Если же говорить о ценностях – то их тоже нужно определить в их параметрах.
Если под ними понимать право на однополые браки и употребление наркотиков – можно лишь радоваться, что Российская культура их не разделяет.
Если говорить о ценности человеческой жизни и уважении к личности человека – тоже встает вопрос, в чем видеть их проявление. Можно в признании права человека не соблюдать никакие нормы и отказываться от признания того, что истина – одна. Можно - в праве преступника оставаться живым после совершения любого злодеяния. Можно – в признании главным в человеке его животного существования – то есть, в признании его животным.
А можно – в признании его способности на подвиг. В том, что человек тогда становится человеком – и перестает быть животным – когда имеет нечто большее, чем его биологическое существование, нечто, за что он способен отдать свою жизнь.
И как раз последнее – было свойственно изначально как раз европейской цивилизации. Как в ее греко-римской традиции – в ее прославлении подвига и героизма, как такового, так и уж тем более в ее христианской традиции. Можно верить или не верить в подвиг Христа, взошедшего на крест в искупление грехов людей, - но само предание и миф об этом подвиге, вдохновлявшие европейцев в течении сотен лет – потому и было значимым, что концентрировало в себе представление об соответствующих ценностях.
А вот то, что европейцы предпочли в 1940 и близких годах, сдавать свои столицы, а не ложиться под танки, их защищая – это правда.
Триста спартанцев, стоявших у Фермопил, или европейские крестоносцы, шедшие на смерть за «Гроб Господень» - они кому ближе, - современным изнеженно-сибаритствующим европейцам, или советским (включая и русских) людям, останавливавшим танки вермахта…
И тут, в значительной степени, и причина, почему хвастающие знанием языков и поездками за рубеж (большинство российских граждан просто не имеют для таких поездок денег, как и возможности качественно учить языки) туземцы с колониальным сознанием, так не любят Россию, ее «систему», и ее культуру.

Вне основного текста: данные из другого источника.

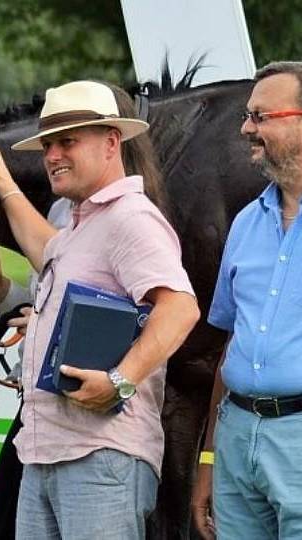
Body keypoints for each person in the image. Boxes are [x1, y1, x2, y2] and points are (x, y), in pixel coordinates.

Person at [0, 79, 200, 539]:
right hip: (49, 452)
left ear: (112, 143)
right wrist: (3, 182)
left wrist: (120, 381)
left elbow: (180, 308)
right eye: (47, 145)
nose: (53, 155)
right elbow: (46, 249)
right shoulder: (81, 226)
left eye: (68, 142)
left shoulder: (131, 218)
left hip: (100, 458)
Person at [191, 61, 302, 540]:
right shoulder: (244, 223)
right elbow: (230, 346)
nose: (245, 129)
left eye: (260, 116)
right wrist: (209, 458)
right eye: (247, 115)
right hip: (236, 437)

В первую очередь потому, что «та», «западная» культура (не в изначальном историческом, а в современном постмодернистском варианте) – освобождает человека от обязанностей и подвига. Она говорит о его уважении и самоценности – но признает в нем лишь его животное начало.
Российская (русская, советская) культура видит в человеке изначально нечто большее. Видит и требует, ответственности – и верит в его способность на героизм и подвиг. Именно это не могут простить ей носители колониального сознания, - в силу собственной неспособности ни на одно, ни на другое. И все в человеке, что в нем больше, чем его физиология – объявляющие отсутствием цивилизованности, мечтая как о самом большом счастье – когда ни будь удостоиться чести быть принятыми в ЕС.
Опять-таки в качестве допущенных на пир вырождающихся патрициев обученных их языкам забавным туземцам.